The problem:
The lines to return are those below that contain the word "dass".

Records provided:
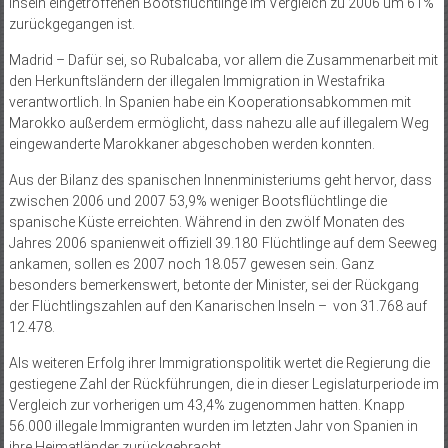
Inseln eingetroffenen Bootsflüchtlinge im Vergleich zu 2006 um 61%
zu­rückgegangen ist.
Madrid – Dafür sei, so Rubalcaba, vor allem die Zusammenarbeit mit
den Herkunftsländern der illegalen Immigration in Westafrika
verantwortlich. In Spanien habe ein Kooperationsabkommen mit
Marokko außerdem ermöglicht, dass nahezu alle auf illegalem Weg
eingewanderte Marokkaner abgeschoben werden konnten.
Aus der Bilanz des spanischen Innenministeriums geht hervor, dass
zwischen 2006 und 2007 53,9% weniger Bootsflüchtlinge die
spanische Küste erreichten. Während in den zwölf Monaten des
Jahres 2006 spanienweit offiziell 39.180 Flüchtlinge auf dem Seeweg
ankamen, sollen es 2007 noch 18.057 gewesen sein. Ganz
besonders bemerkenswert, betonte der Minister, sei der Rückgang
der Flüchtlingszahlen auf den Kanarischen Inseln – von 31.768 auf
12.478.
Als weiteren Erfolg ihrer Immigrationspolitik wertet die Regierung die
gestiegene Zahl der Rückführungen, die in dieser Legislaturperiode im
Vergleich zur vorherigen um 43,4% zugenommen hatten. Knapp
56.000 illegale Immigranten wurden im letzten Jahr von Spanien in
ihre Heimatländer zurückgebracht.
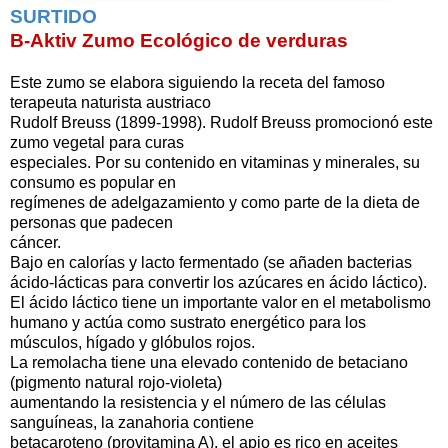
SURTIDO
B-Aktiv Zumo Ecológico de verduras
Este zumo se elabora siguiendo la receta del famoso
terapeuta naturista austriaco
Rudolf Breuss (1899-1998). Rudolf Breuss promocionó este
zumo vegetal para curas
especiales. Por su contenido en vitaminas y minerales, su
consumo es popular en
regímenes de adelgazamiento y como parte de la dieta de
personas que padecen
cáncer.
Bajo en calorías y lacto fermentado (se añaden bacterias
ácido-lácticas para convertir los azúcares en ácido láctico).
El ácido láctico tiene un importante valor en el metabolismo
humano y actúa como sustrato energético para los
músculos, hígado y glóbulos rojos.
La remolacha tiene una elevado contenido de betaciano
(pigmento natural rojo-violeta)
aumentando la resistencia y el número de las células
sanguíneas, la zanahoria contiene
betacaroteno (provitamina A), el apio es rico en aceites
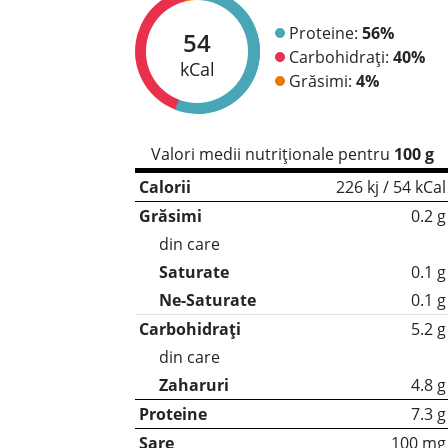
Proteine:
56%
54
Carbohidrați:
40%
kCal
Grăsimi:
4%
Valori medii nutriționale pentru
100 g
Calorii
226 kj / 54 kCal
Grăsimi
0.2 g
din care
Saturate
0.1 g
Ne-Saturate
0.1 g
Carbohidrați
5.2 g
din care
Zaharuri
4.8 g
Proteine
7.3 g
Sare
100 mg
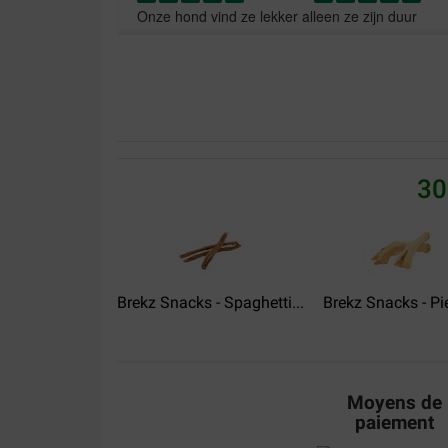
Onze hond vind ze lekker alleen ze zijn duur
Translate to English
Willy
06-11-2020
Onze jack russel is er dol op , snelle levering , mo
30
Translate to English
Katja Giebmanns
27-05-2019
Brekz Snacks - Spaghetti...
Brekz Snacks - Pie
Die Stäbchen werden zwar gerne genommen sind l
Kaueffekt, brechen einfach ab und werden runter
klein wenig "softer" wären, so dass sie mehr zu
Sterne.
Moyens de
Translate to English
paiement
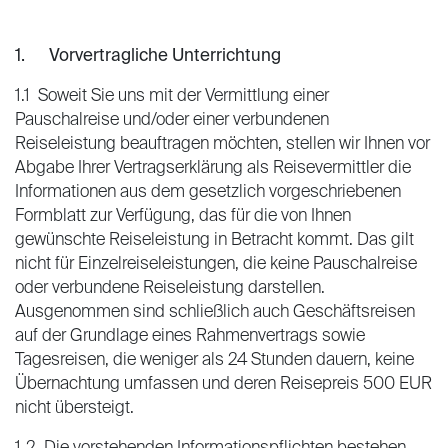
1. Vorvertragliche Unterrichtung
1.1 Soweit Sie uns mit der Vermittlung einer
Pauschalreise und/oder einer verbundenen
Reiseleistung beauftragen möchten, stellen wir Ihnen vor
Abgabe Ihrer Vertragserklärung als Reisevermittler die
Informationen aus dem gesetzlich vorgeschriebenen
Formblatt zur Verfügung, das für die von Ihnen
gewünschte Reiseleistung in Betracht kommt. Das gilt
nicht für Einzelreiseleistungen, die keine Pauschalreise
oder verbundene Reiseleistung darstellen.
Ausgenommen sind schließlich auch Geschäftsreisen
auf der Grundlage eines Rahmenvertrags sowie
Tagesreisen, die weniger als 24 Stunden dauern, keine
Übernachtung umfassen und deren Reisepreis 500 EUR
nicht übersteigt.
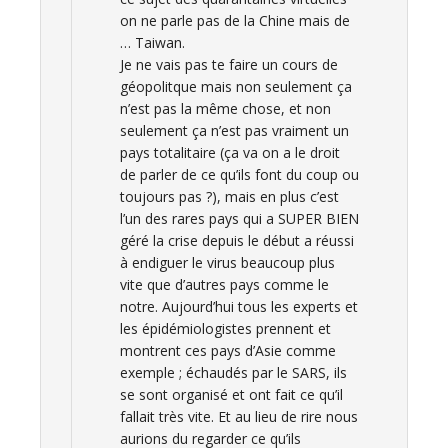
on ne parle pas de la Chine mais de
… Taiwan.
Je ne vais pas te faire un cours de
géopolitque mais non seulement ça
n’est pas la même chose, et non
seulement ça n’est pas vraiment un
pays totalitaire (ça va on a le droit
de parler de ce qu’ils font du coup ou
toujours pas ?), mais en plus c’est
l’un des rares pays qui a SUPER BIEN
géré la crise depuis le début a réussi
à endiguer le virus beaucoup plus
vite que d’autres pays comme le
notre. Aujourd’hui tous les experts et
les épidémiologistes prennent et
montrent ces pays d’Asie comme
exemple ; échaudés par le SARS, ils
se sont organisé et ont fait ce qu’il
fallait très vite. Et au lieu de rire nous
aurions du regarder ce qu’ils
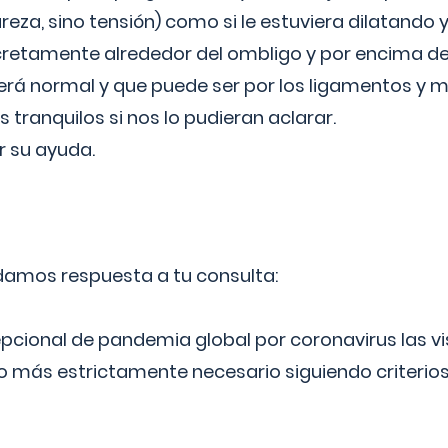
reza, sino tensión) como si le estuviera dilatando y
cretamente alrededor del ombligo y por encima d
á normal y que puede ser por los ligamentos y m
ranquilos si nos lo pudieran aclarar.
 su ayuda.
 damos respuesta a tu consulta:
epcional de pandemia global por coronavirus las vi
lo más estrictamente necesario siguiendo criterio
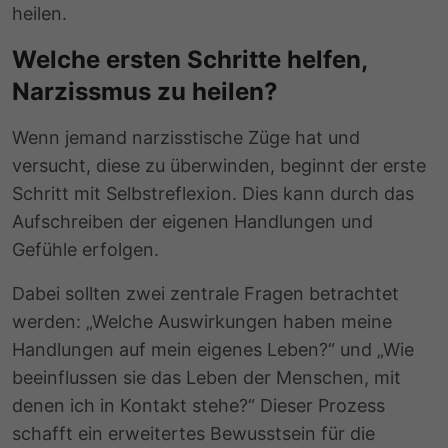
heilen.
Welche ersten Schritte helfen,
Narzissmus zu heilen?
Wenn jemand narzisstische Züge hat und
versucht, diese zu überwinden, beginnt der erste
Schritt mit Selbstreflexion. Dies kann durch das
Aufschreiben der eigenen Handlungen und
Gefühle erfolgen.
Dabei sollten zwei zentrale Fragen betrachtet
werden: „Welche Auswirkungen haben meine
Handlungen auf mein eigenes Leben?“ und „Wie
beeinflussen sie das Leben der Menschen, mit
denen ich in Kontakt stehe?“ Dieser Prozess
schafft ein erweitertes Bewusstsein für die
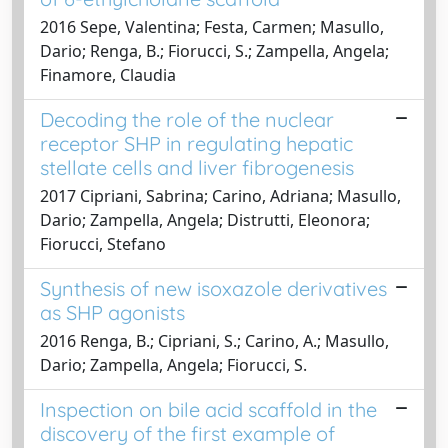
2016 Sepe, Valentina; Festa, Carmen; Masullo,
Dario; Renga, B.; Fiorucci, S.; Zampella, Angela;
Finamore, Claudia
Decoding the role of the nuclear
receptor SHP in regulating hepatic
stellate cells and liver fibrogenesis
2017 Cipriani, Sabrina; Carino, Adriana; Masullo,
Dario; Zampella, Angela; Distrutti, Eleonora;
Fiorucci, Stefano
Synthesis of new isoxazole derivatives
as SHP agonists
2016 Renga, B.; Cipriani, S.; Carino, A.; Masullo,
Dario; Zampella, Angela; Fiorucci, S.
Inspection on bile acid scaffold in the
discovery of the first example of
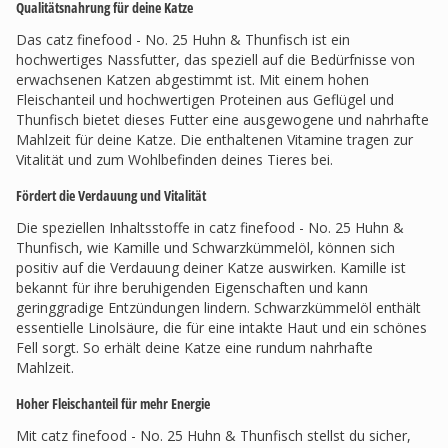
Qualitätsnahrung für deine Katze
Das catz finefood - No. 25 Huhn & Thunfisch ist ein
hochwertiges Nassfutter, das speziell auf die Bedürfnisse von
erwachsenen Katzen abgestimmt ist. Mit einem hohen
Fleischanteil und hochwertigen Proteinen aus Geflügel und
Thunfisch bietet dieses Futter eine ausgewogene und nahrhafte
Mahlzeit für deine Katze. Die enthaltenen Vitamine tragen zur
Vitalität und zum Wohlbefinden deines Tieres bei.
Fördert die Verdauung und Vitalität
Die speziellen Inhaltsstoffe in catz finefood - No. 25 Huhn &
Thunfisch, wie Kamille und Schwarzkümmelöl, können sich
positiv auf die Verdauung deiner Katze auswirken. Kamille ist
bekannt für ihre beruhigenden Eigenschaften und kann
geringgradige Entzündungen lindern. Schwarzkümmelöl enthält
essentielle Linolsäure, die für eine intakte Haut und ein schönes
Fell sorgt. So erhält deine Katze eine rundum nahrhafte
Mahlzeit.
Hoher Fleischanteil für mehr Energie
Mit catz finefood - No. 25 Huhn & Thunfisch stellst du sicher,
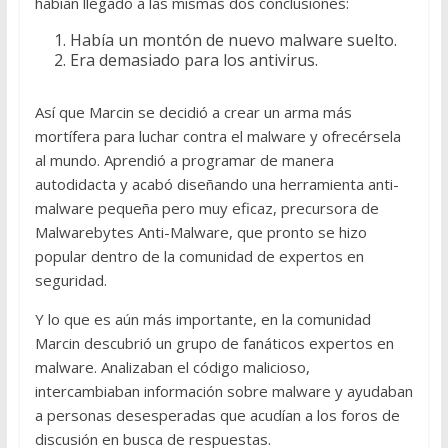
habían llegado a las mismas dos conclusiones:
Había un montón de nuevo malware suelto.
Era demasiado para los antivirus.
Así que Marcin se decidió a crear un arma más
mortífera para luchar contra el malware y ofrecérsela
al mundo. Aprendió a programar de manera
autodidacta y acabó diseñando una herramienta anti-
malware pequeña pero muy eficaz, precursora de
Malwarebytes Anti-Malware, que pronto se hizo
popular dentro de la comunidad de expertos en
seguridad.
Y lo que es aún más importante, en la comunidad
Marcin descubrió un grupo de fanáticos expertos en
malware. Analizaban el código malicioso,
intercambiaban información sobre malware y ayudaban
a personas desesperadas que acudían a los foros de
discusión en busca de respuestas.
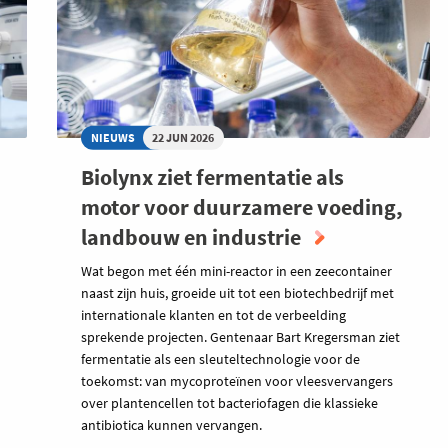
NIEUWS
22 JUN 2026
Biolynx ziet fermentatie als
motor voor duurzamere voeding,
landbouw en industrie
Wat begon met één mini-reactor in een zeecontainer
naast zijn huis, groeide uit tot een biotechbedrijf met
internationale klanten en tot de verbeelding
sprekende projecten. Gentenaar Bart Kregersman ziet
fermentatie als een sleuteltechnologie voor de
toekomst: van mycoproteïnen voor vleesvervangers
over plantencellen tot bacteriofagen die klassieke
antibiotica kunnen vervangen.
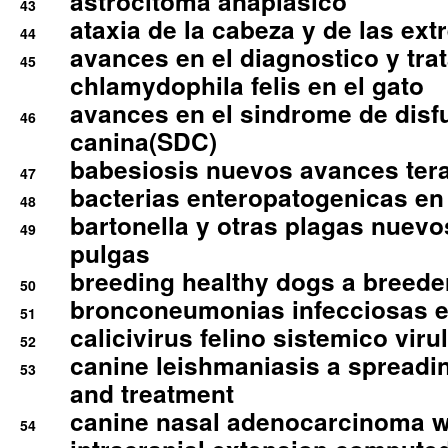
astrocitoma anaplasico
43
ataxia de la cabeza y de las ex
44
avances en el diagnostico y tra
45
chlamydophila felis en el gato
avances en el sindrome de disf
46
canina(SDC)
babesiosis nuevos avances ter
47
bacterias enteropatogenicas en
48
bartonella y otras plagas nuev
49
pulgas
breeding healthy dogs a breede
50
bronconeumonias infecciosas 
51
calicivirus felino sistemico viru
52
canine leishmaniasis a spreadi
53
and treatment
canine nasal adenocarcinoma wi
54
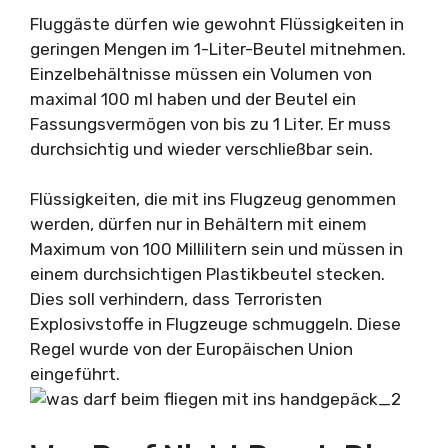
Fluggäste dürfen wie gewohnt Flüssigkeiten in
geringen Mengen im 1-Liter-Beutel mitnehmen.
Einzelbehältnisse müssen ein Volumen von
maximal 100 ml haben und der Beutel ein
Fassungsvermögen von bis zu 1 Liter. Er muss
durchsichtig und wieder verschließbar sein.
Flüssigkeiten, die mit ins Flugzeug genommen
werden, dürfen nur in Behältern mit einem
Maximum von 100 Millilitern sein und müssen in
einem durchsichtigen Plastikbeutel stecken.
Dies soll verhindern, dass Terroristen
Explosivstoffe in Flugzeuge schmuggeln. Diese
Regel wurde von der Europäischen Union
eingeführt.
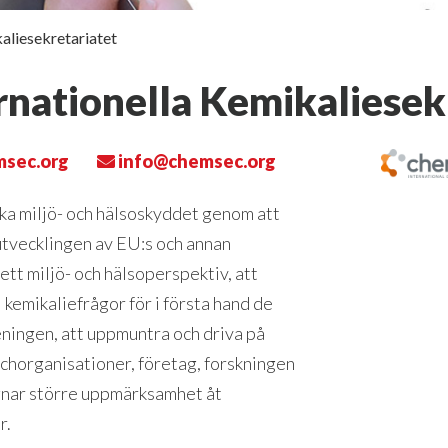
aliesekretariatet
nationella Kemikaliesek
sec.org
info@chemsec.org
rka miljö- och hälsoskyddet genom att
utvecklingen av EU:s och annan
 ett miljö- och hälsoperspektiv, att
 kemikaliefrågor för i första hand de
ningen, att uppmuntra och driva på
schorganisationer, företag, forskningen
ägnar större uppmärksamhet åt
r.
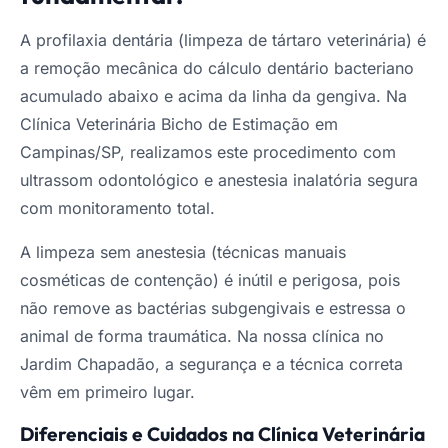
A profilaxia dentária (limpeza de tártaro veterinária) é
a remoção mecânica do cálculo dentário bacteriano
acumulado abaixo e acima da linha da gengiva. Na
Clínica Veterinária Bicho de Estimação em
Campinas/SP, realizamos este procedimento com
ultrassom odontológico e anestesia inalatória segura
com monitoramento total.
A limpeza sem anestesia (técnicas manuais
cosméticas de contenção) é inútil e perigosa, pois
não remove as bactérias subgengivais e estressa o
animal de forma traumática. Na nossa clínica no
Jardim Chapadão, a segurança e a técnica correta
vêm em primeiro lugar.
Diferenciais e Cuidados na Clínica Veterinária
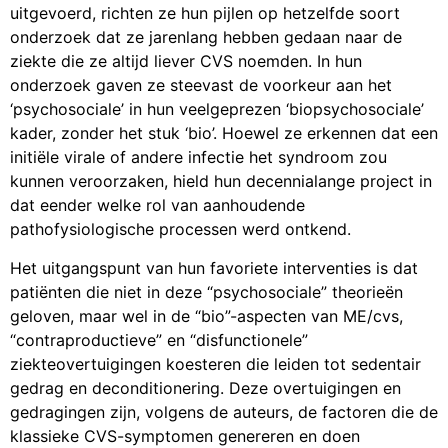
uitgevoerd, richten ze hun pijlen op hetzelfde soort
onderzoek dat ze jarenlang hebben gedaan naar de
ziekte die ze altijd liever CVS noemden. In hun
onderzoek gaven ze steevast de voorkeur aan het
‘psychosociale’ in hun veelgeprezen ‘biopsychosociale’
kader, zonder het stuk ‘bio’. Hoewel ze erkennen dat een
initiële virale of andere infectie het syndroom zou
kunnen veroorzaken, hield hun decennialange project in
dat eender welke rol van aanhoudende
pathofysiologische processen werd ontkend.
Het uitgangspunt van hun favoriete interventies is dat
patiënten die niet in deze “psychosociale” theorieën
geloven, maar wel in de “bio”-aspecten van ME/cvs,
“contraproductieve” en “disfunctionele”
ziekteovertuigingen koesteren die leiden tot sedentair
gedrag en deconditionering. Deze overtuigingen en
gedragingen zijn, volgens de auteurs, de factoren die de
klassieke CVS-symptomen genereren en doen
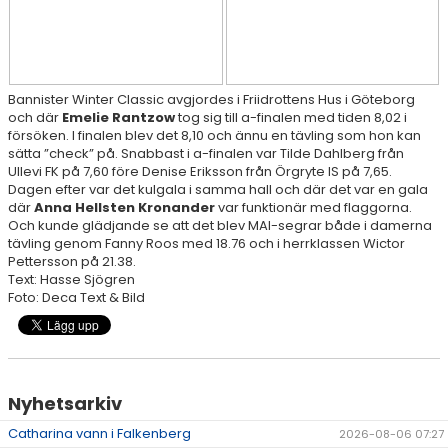
RESULTAT & STATISTIK
NIU BORÅS
Bannister Winter Classic avgjordes i Friidrottens Hus i Göteborg
och där
Emelie Rantzow
tog sig till a-finalen med tiden 8,02 i
MÅNADENS FRIIDROTTARE
försöken. I finalen blev det 8,10 och ännu en tävling som hon kan
sätta ”check” på. Snabbast i a-finalen var Tilde Dahlberg från
Ullevi FK på 7,60 före Denise Eriksson från Örgryte IS på 7,65.
Dagen efter var det kulgala i samma hall och där det var en gala
där
Anna Hellsten Kronander
var funktionär med flaggorna.
Och kunde glädjande se att det blev MAI-segrar både i damerna
tävling genom Fanny Roos med 18.76 och i herrklassen Wictor
Pettersson på 21.38.
Text: Hasse Sjögren
Foto: Deca Text & Bild
Nyhetsarkiv
Catharina vann i Falkenberg
2026-08-06 07:27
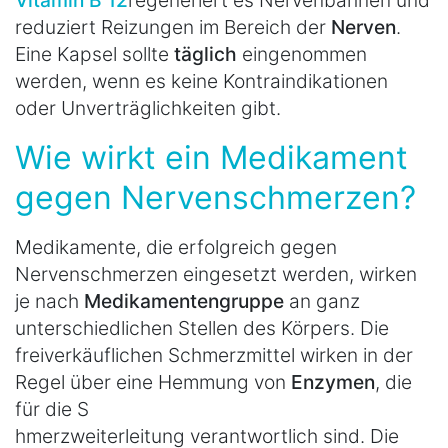
reduziert Reizungen im Bereich der
Nerven
.
Eine Kapsel sollte
täglich
eingenommen
werden, wenn es keine Kontraindikationen
oder Unverträglichkeiten gibt.
Wie wirkt ein Medikament
gegen Nervenschmerzen?
Medikamente, die erfolgreich gegen
Nervenschmerzen eingesetzt werden, wirken
je nach
Medikamentengruppe
an ganz
unterschiedlichen Stellen des Körpers. Die
freiverkäuflichen Schmerzmittel wirken in der
Regel über eine Hemmung von
Enzymen
, die
für die S
hmerzweiterleitung verantwortlich sind. Die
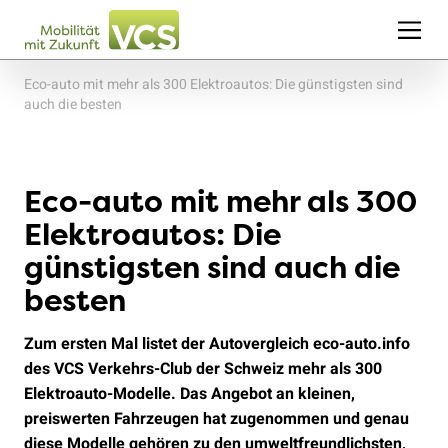
Eco-auto mit mehr als 300 Elektroautos: Die günstigsten sind
auch die besten
Eco-auto mit mehr als 300
Elektroautos: Die
günstigsten sind auch die
besten
Zum ersten Mal listet der Autovergleich eco-auto.info
des VCS Verkehrs-Club der Schweiz mehr als 300
Elektroauto-Modelle. Das Angebot an kleinen,
preiswerten Fahrzeugen hat zugenommen und genau
diese Modelle gehören zu den umweltfreundlichsten,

Task output:
Marokko außerdem ermöglicht, dass nahezu alle auf illegalem Weg
Aus der Bilanz des spanischen Innenministeriums geht hervor, dass
klein wenig "softer" wären, so dass sie mehr zu
Dies soll verhindern, dass Terroristen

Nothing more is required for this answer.